*** Opening DATASET SECTION ***

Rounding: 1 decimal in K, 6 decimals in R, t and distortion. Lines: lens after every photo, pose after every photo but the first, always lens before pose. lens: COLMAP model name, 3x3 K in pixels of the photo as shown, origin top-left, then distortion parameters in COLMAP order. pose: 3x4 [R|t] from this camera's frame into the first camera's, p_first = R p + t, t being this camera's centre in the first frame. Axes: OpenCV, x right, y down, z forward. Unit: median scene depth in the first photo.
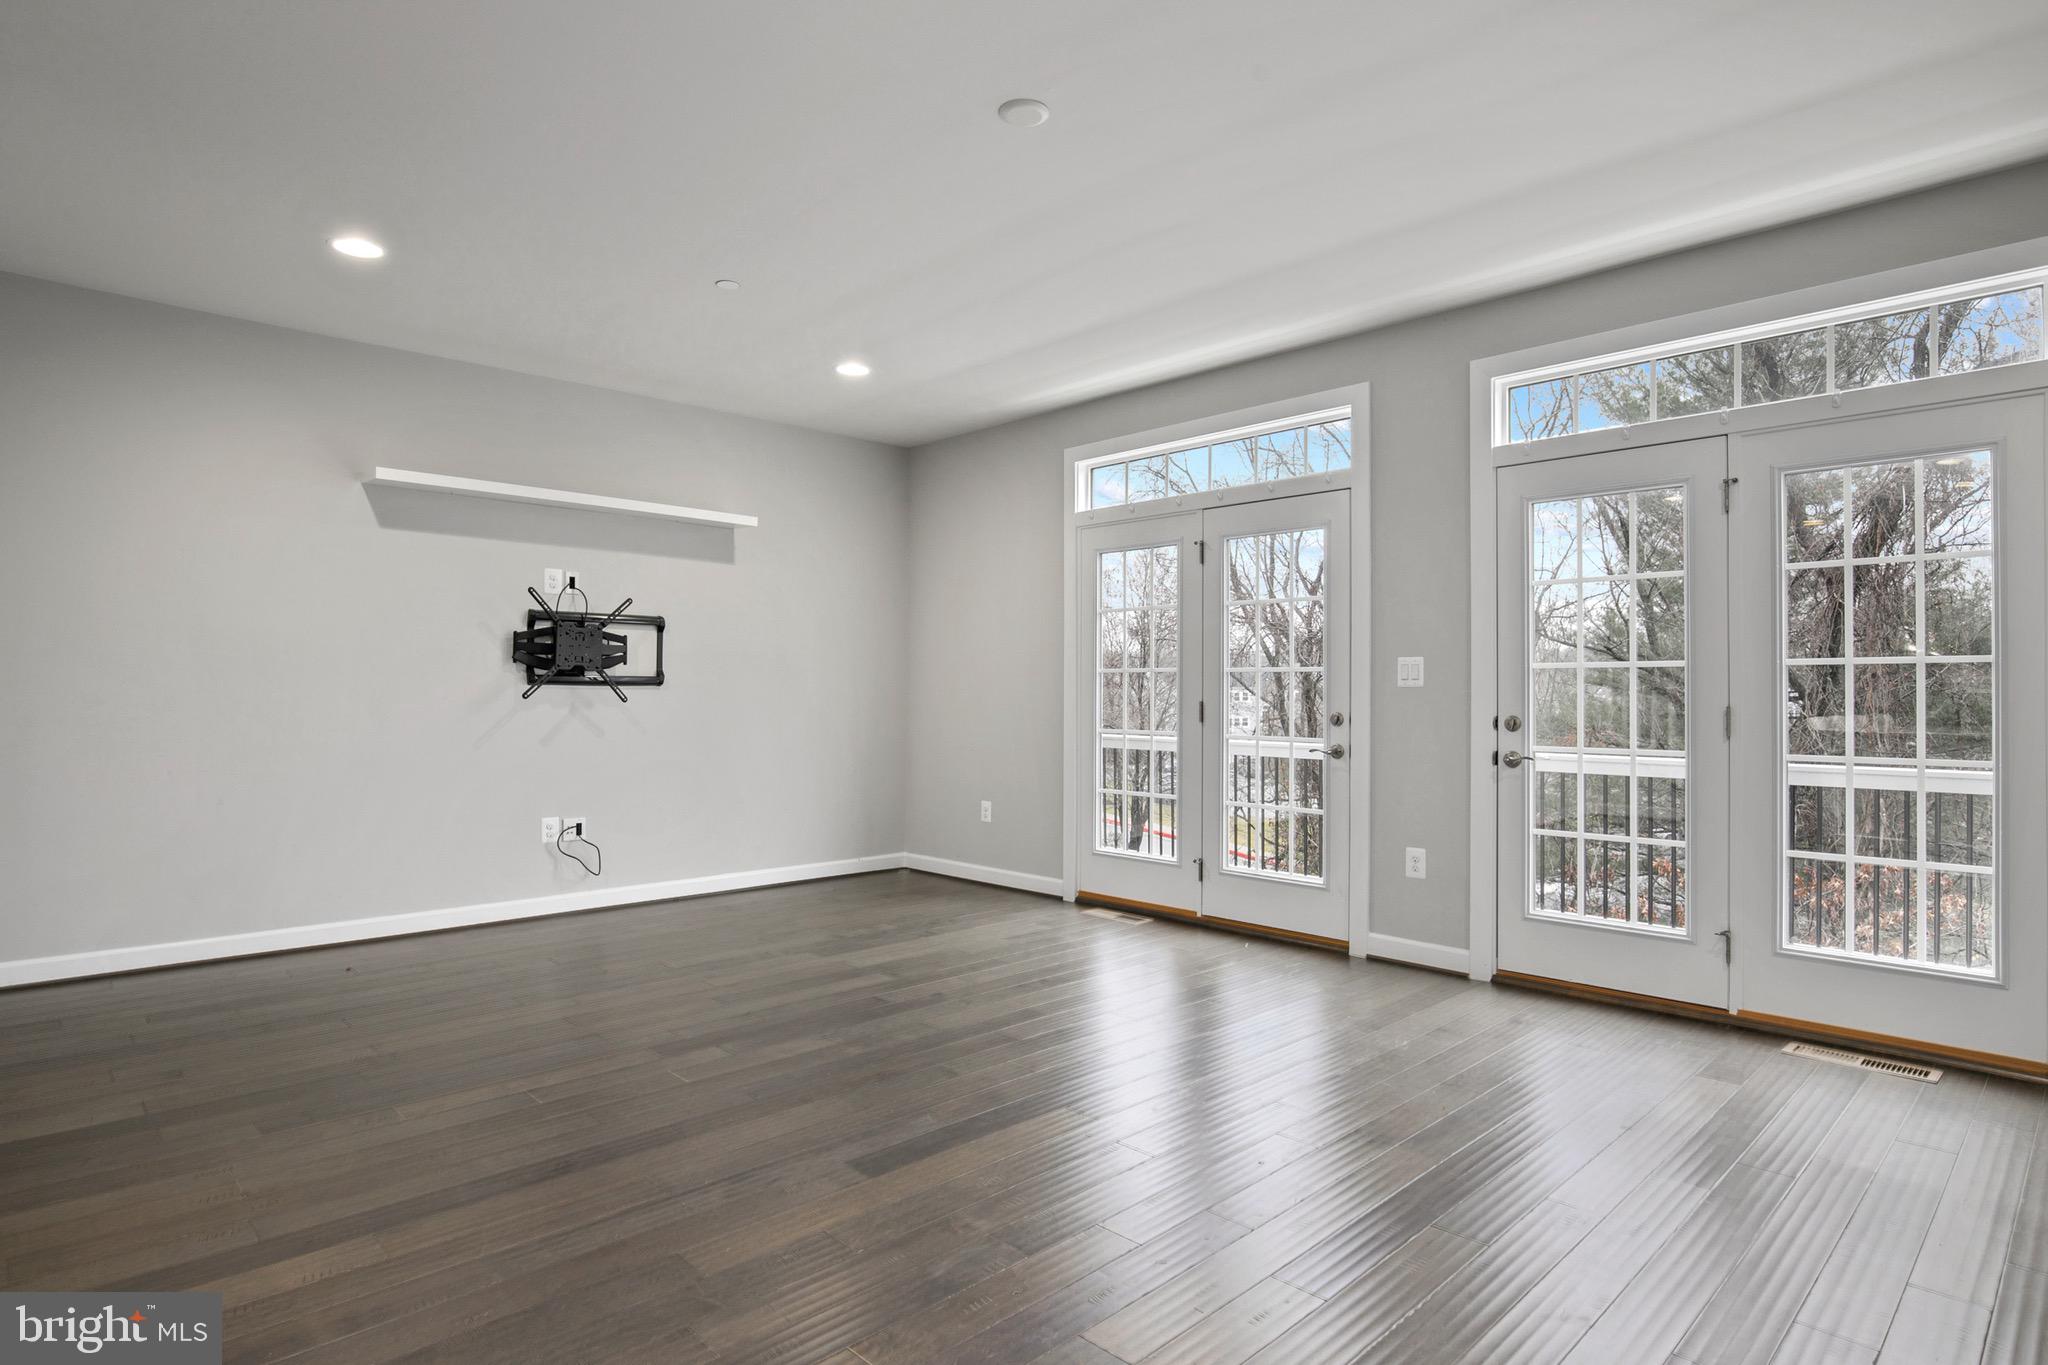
lens RADIAL K [[1118.5, 0, 961.6], [0, 1118.5, 687.3], [0, 0, 1]] dist [-0.031178, 0.000018]
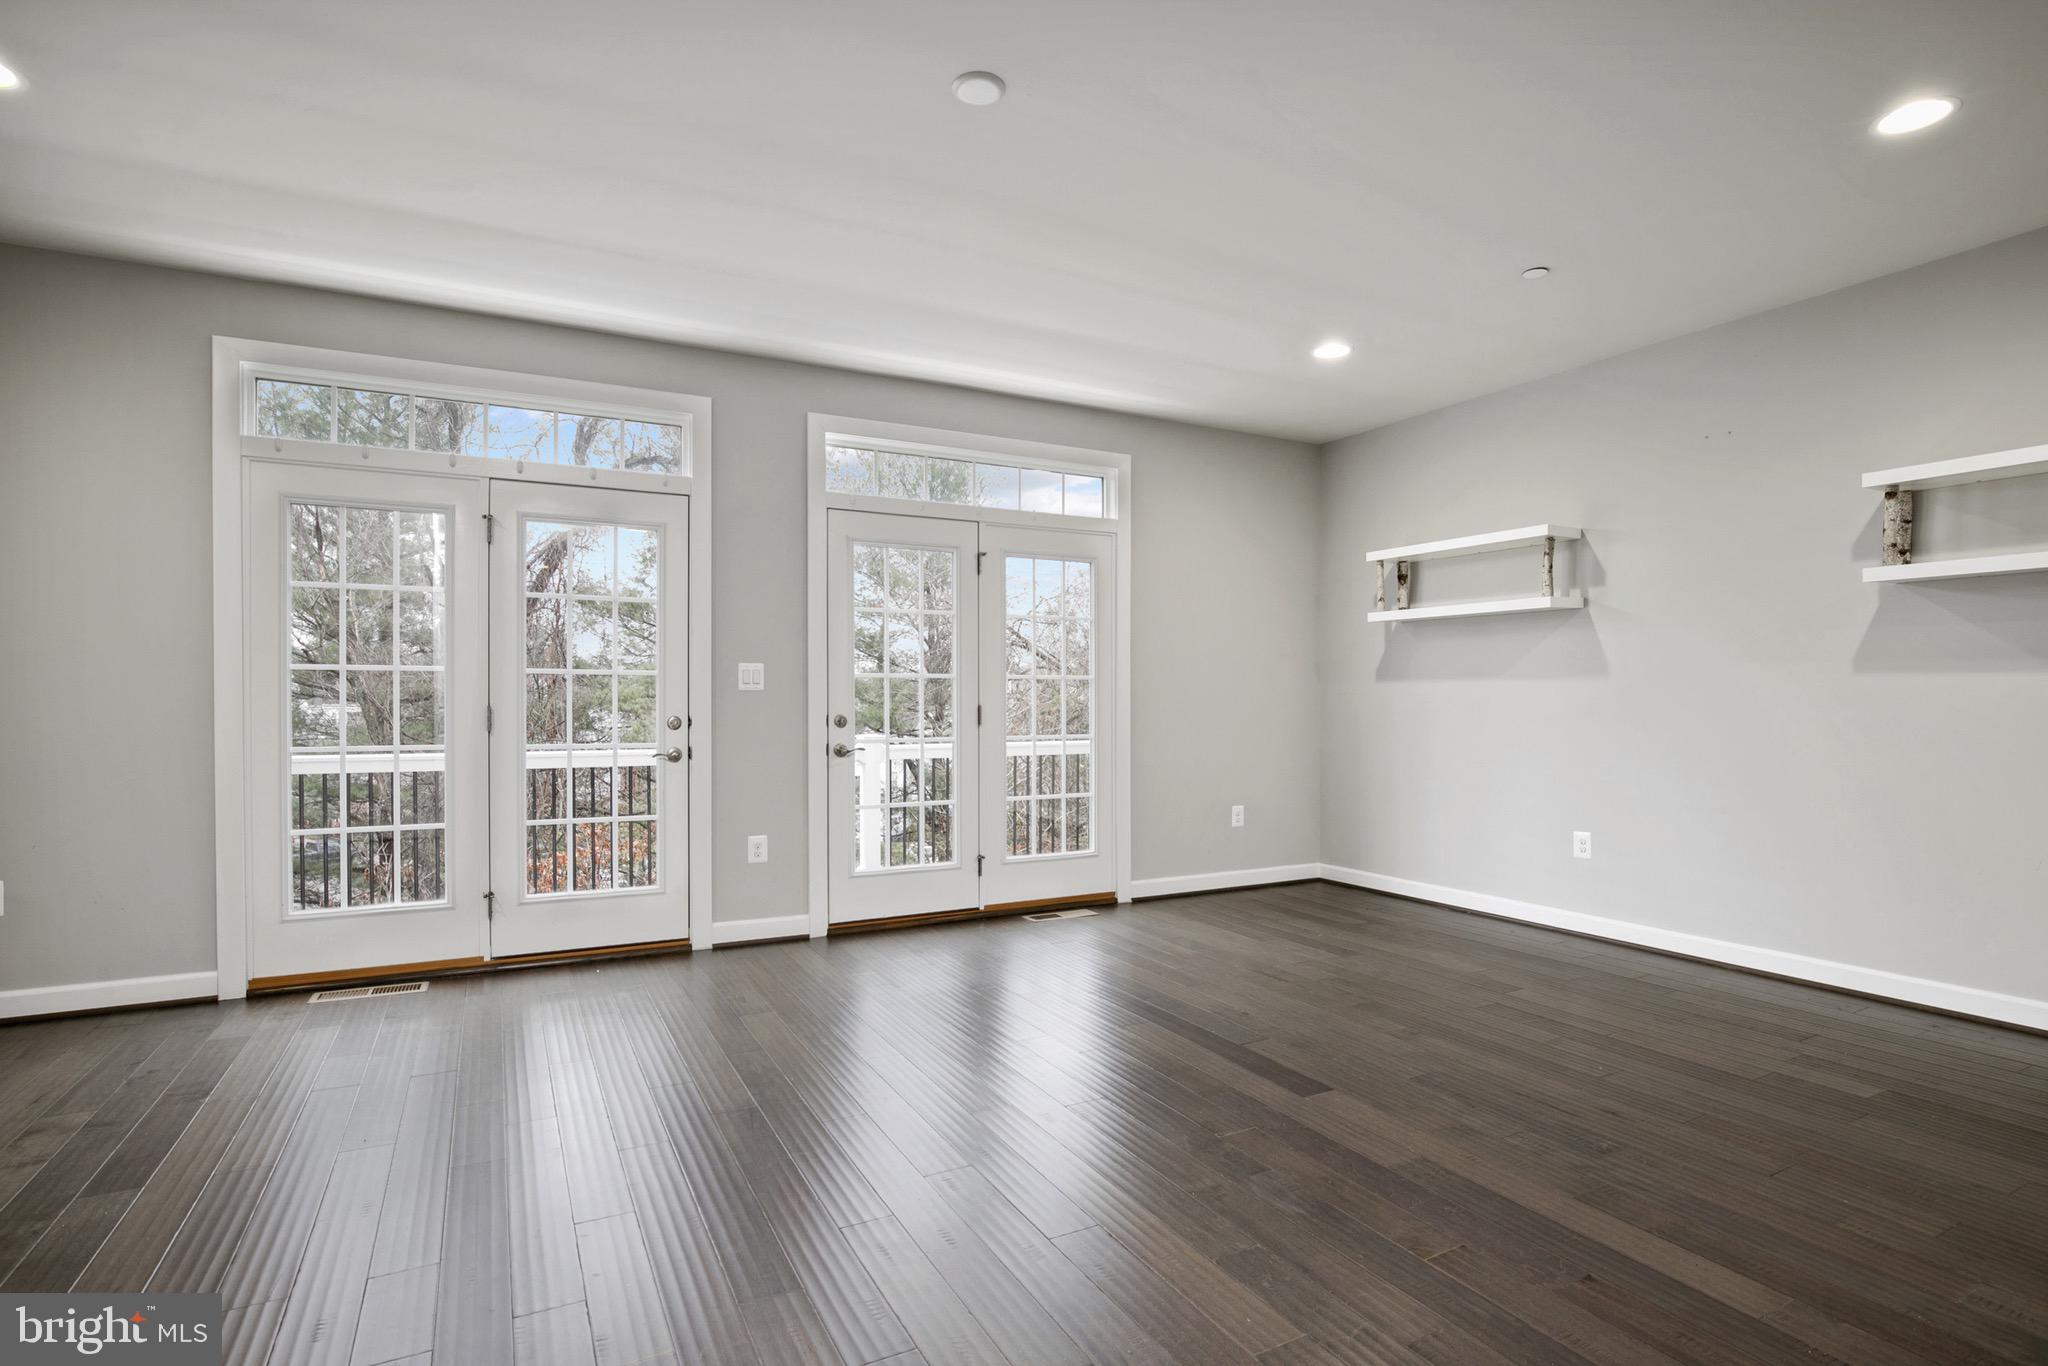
lens RADIAL K [[951.5, 0, 1019.5], [0, 951.5, 708.2], [0, 0, 1]] dist [-0.024452, 0.000058]
pose [[0.242441, -0.013208, 0.970076, -0.428588], [-0.005691, 0.999871, 0.015036, 0.001579], [-0.970149, -0.009166, 0.242335, 0.499291]]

*** Closing DATASET SECTION ***

> **TASK BRIEF**: Only the pictures are to be left out; write out all the other data exactly.

> **EXERCISE OUTPUT**:
Rounding: 1 decimal in K, 6 decimals in R, t and distortion. Lines: lens after every photo, pose after every photo but the first, always lens before pose. lens: COLMAP model name, 3x3 K in pixels of the photo as shown, origin top-left, then distortion parameters in COLMAP order. pose: 3x4 [R|t] from this camera's frame into the first camera's, p_first = R p + t, t being this camera's centre in the first frame. Axes: OpenCV, x right, y down, z forward. Unit: median scene depth in the first photo.
lens RADIAL K [[1118.5, 0, 961.6], [0, 1118.5, 687.3], [0, 0, 1]] dist [-0.031178, 0.000018]
lens RADIAL K [[951.5, 0, 1019.5], [0, 951.5, 708.2], [0, 0, 1]] dist [-0.024452, 0.000058]
pose [[0.242441, -0.013208, 0.970076, -0.428588], [-0.005691, 0.999871, 0.015036, 0.001579], [-0.970149, -0.009166, 0.242335, 0.499291]]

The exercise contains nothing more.